Nous sommes au cœur d'une pandémie mondiale de santé sans précédent. Alors que de plus en plus de personnes à travers le monde pratiquent la distanciation sociale, l'aseptisation, la constitution de stocks et la mise en quarantaine, nous avons presque l'impression de nous préparer à une apocalypse imminente. Au milieu de ce chaos, les personnes âgées restent les plus vulnérables au coronavirus mortel et doivent faire l'objet de précautions et de soins supplémentaires de la part de leur famille et de leur société. Cependant, même si le risque physique est moindre, les jeunes supporteront également un lourd coût émotionnel, psychologique et économique des retombées de l'épidémie.

Chaque été, alors que les diplômés font la transition vers un mode de vie plutôt ardu par rapport à l'expérience de la bulle et du plaisir de l'université, ils sont forcés d'apprendre à faire face aux défis du "monde réel", sans une myriade d'amis et de mentors autour d'eux pour les réconforter et les guider. Les étudiants de la promotion 2020 font cette transition de manière inattendue en mars, sans même avoir eu l'occasion de faire leurs adieux. Leurs projets pour le semestre de printemps sont tombés à l'eau, ceux qui ont manqué les opportunités de recrutement sur le campus craignent de se retrouver sans emploi, et la majorité d'entre eux ont été contraints de rentrer chez eux pour une durée indéterminée. Pendant ce temps, les jeunes diplômés (dont je fais partie) se retrouvent soudain à devoir travailler sans voyager dans des professions où l'on voyage beaucoup, à envisager les problèmes de visa et d'immigration liés au retour dans leur pays d'origine, à gérer des réunions en ligne à des heures indues et à se demander si leurs plans de carrière pour l'avenir prévisible tiennent désormais la route.

Cette imprévisibilité soudaine est peut-être la plus grande préoccupation existentielle à long terme pour les jeunes. Même si les bouleversements économiques toucheront tous les groupes démographiques, une récession potentiellement prolongée aurait probablement un effet disproportionné sur les jeunes. C'est ce qui s'est passé au lendemain de la crise financière de 2008, qui a entraîné les taux de chômage les plus élevés chez les jeunes adultes [1]. Cette situation a eu des effets négatifs durables sur leur santé mentale [2]. Si notre immunité physiologique au coronavirus est peut-être forte, notre immunité émotionnelle à ses effets pourrait être plus faible que ce que nos parents, nos employeurs et nos institutions voudraient croire.

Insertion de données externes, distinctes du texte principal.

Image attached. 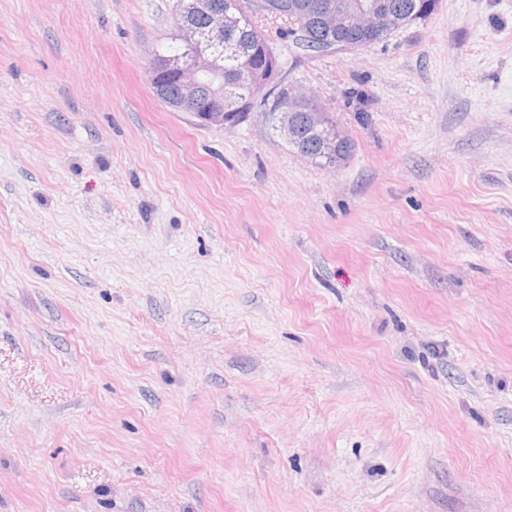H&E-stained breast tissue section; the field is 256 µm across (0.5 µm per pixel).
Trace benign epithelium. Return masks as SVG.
<instances>
[{
    "instance_id": "benign-epithelium-1",
    "label": "benign epithelium",
    "mask_w": 512,
    "mask_h": 512,
    "mask_svg": "<svg viewBox=\"0 0 512 512\" xmlns=\"http://www.w3.org/2000/svg\"><path fill=\"white\" fill-rule=\"evenodd\" d=\"M269 5L265 0H232L222 12L213 9L211 0H182L181 17L176 38L188 48V54L152 62L149 81L154 91L161 92L167 82L178 86L171 103L177 112H189L208 127L233 129L249 121L255 109L268 111L273 129L289 144L299 146L316 136L312 158L322 167L335 168L343 162L339 144L346 134L332 122L330 113L315 97L290 83L270 45L263 46L262 58L243 60L241 77L257 92V96L224 109V71L216 52L231 51L224 45V30L251 26L257 15ZM289 21L302 30L309 19L317 21L336 51H349L351 46L338 39L348 31H361L381 36L401 24L385 8L365 0H299L290 6ZM200 14L211 17L205 29H198L192 19Z\"/></svg>"
}]
</instances>
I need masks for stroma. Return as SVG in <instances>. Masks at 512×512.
Listing matches in <instances>:
<instances>
[{
    "label": "stroma",
    "instance_id": "obj_1",
    "mask_svg": "<svg viewBox=\"0 0 512 512\" xmlns=\"http://www.w3.org/2000/svg\"><path fill=\"white\" fill-rule=\"evenodd\" d=\"M176 0H0V512H512V0L358 52L353 142L153 93Z\"/></svg>",
    "mask_w": 512,
    "mask_h": 512
}]
</instances>
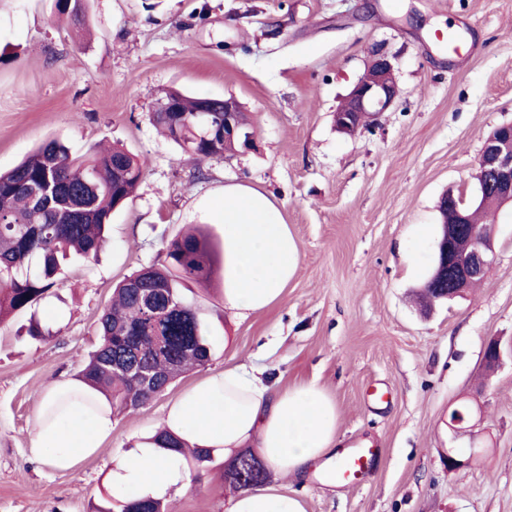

La bonne nouvelle, c'est que les connaissances en sciences du comportement peuvent aider les jeunes à mieux gérer ces périodes difficiles. Avec la bonne approche et la bonne intention, nous pouvons mettre en œuvre des pratiques qui contribuent à améliorer notre propre bien-être et nous permettent également de prendre soin des autres dans le besoin. Voici quelques pépites comportementales à méditer :

Restez curieux et évitez de fonctionner en mode défensif :

Malheureusement, notre cerveau ne fait pas toujours la distinction entre les indignités et les véritables menaces physiques. Nous ne vivons peut-être plus dans les savanes ancestrales, mais nos circuits de survie sont toujours programmés pour nous protéger au quotidien. Lorsque nous nous sentons mis à l'épreuve, nos réactions d'immobilisation, de fuite et de combat peuvent se déclencher et nous pouvons nous retrouver à adopter des comportements préjudiciables pour nous-mêmes (par exemple, avoir peur au beau milieu d'une réunion, se désengager et se déconnecter, ou pire, s'en prendre à nos collègues de travail). Nous fonctionnons selon deux modes : la découverte ou la défense [3]. Alors que notre système de découverte nous aide à analyser notre environnement à la recherche de récompenses potentielles (comme des éloges ou de l'argent), notre système de défense est constamment à l'affût des menaces qui pèsent sur notre sécurité. Le fait de fonctionner en mode défensif a un impact négatif sur notre intellect et nous empêche de penser de manière expansive. Malheureusement, dans les circonstances actuelles, nous semblons utiliser notre mode défensif par défaut, en nous inquiétant constamment d'être infectés par le redoutable virus.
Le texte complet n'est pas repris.